◆ REQUIRED WORK: Reproduce each of the entries below line for line, omitting the pictures.

Entries in a dataset:

BEGIN

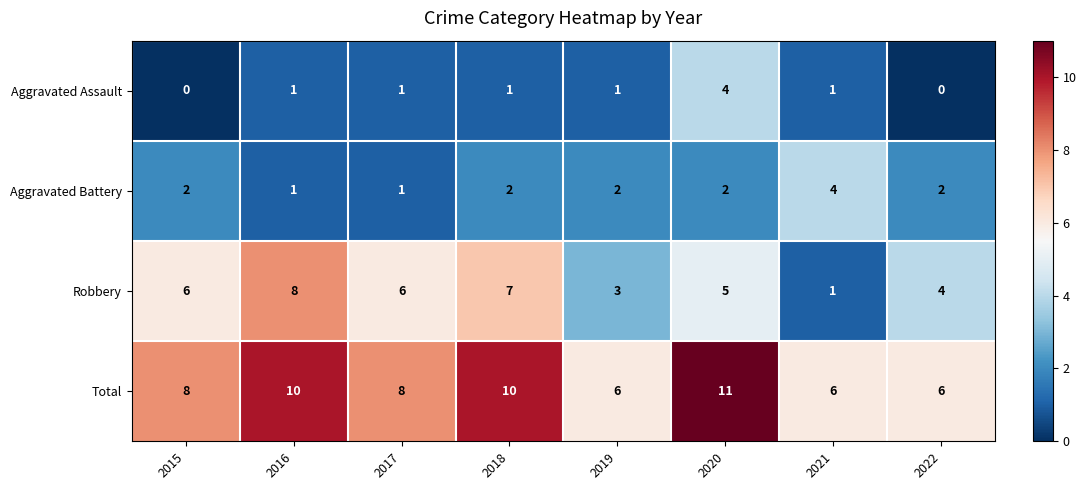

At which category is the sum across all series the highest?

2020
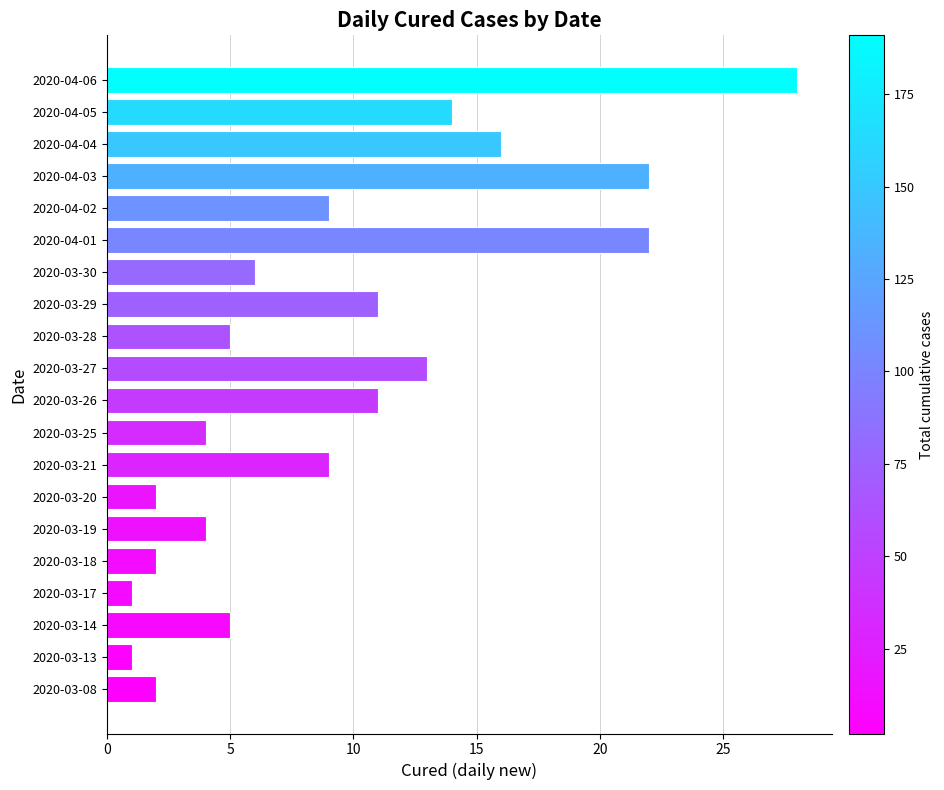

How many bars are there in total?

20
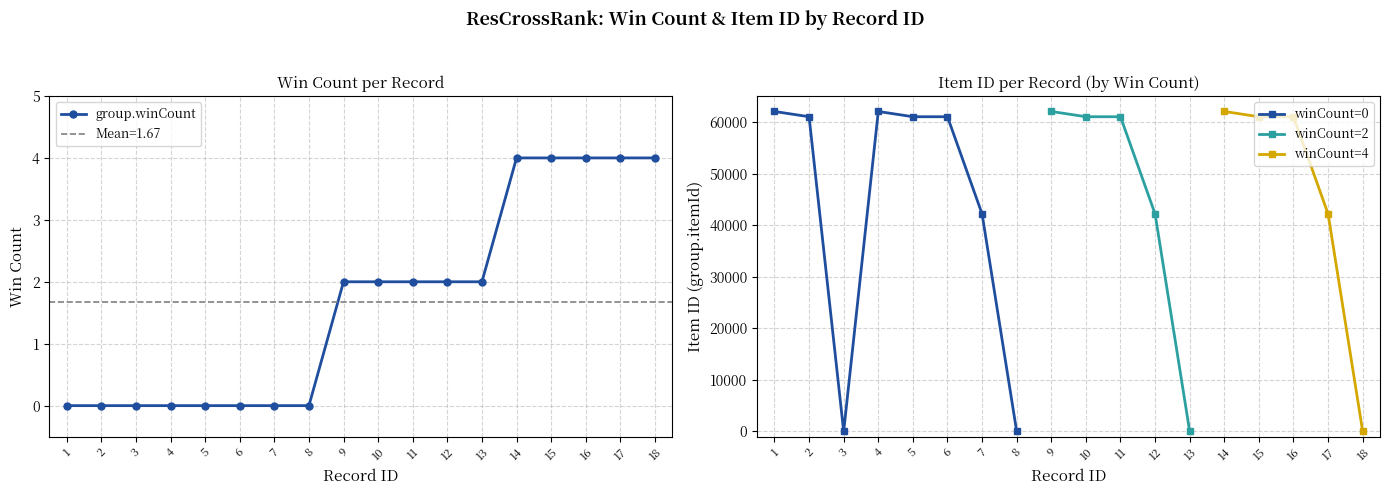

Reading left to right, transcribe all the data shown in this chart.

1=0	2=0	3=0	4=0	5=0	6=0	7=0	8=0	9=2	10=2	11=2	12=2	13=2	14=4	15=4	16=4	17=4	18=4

END

◆ TASK SOLUTION:
At which category is the sum across all series the highest?

2020

How many bars are there in total?

20

Reading left to right, transcribe all the data shown in this chart.

1=0	2=0	3=0	4=0	5=0	6=0	7=0	8=0	9=2	10=2	11=2	12=2	13=2	14=4	15=4	16=4	17=4	18=4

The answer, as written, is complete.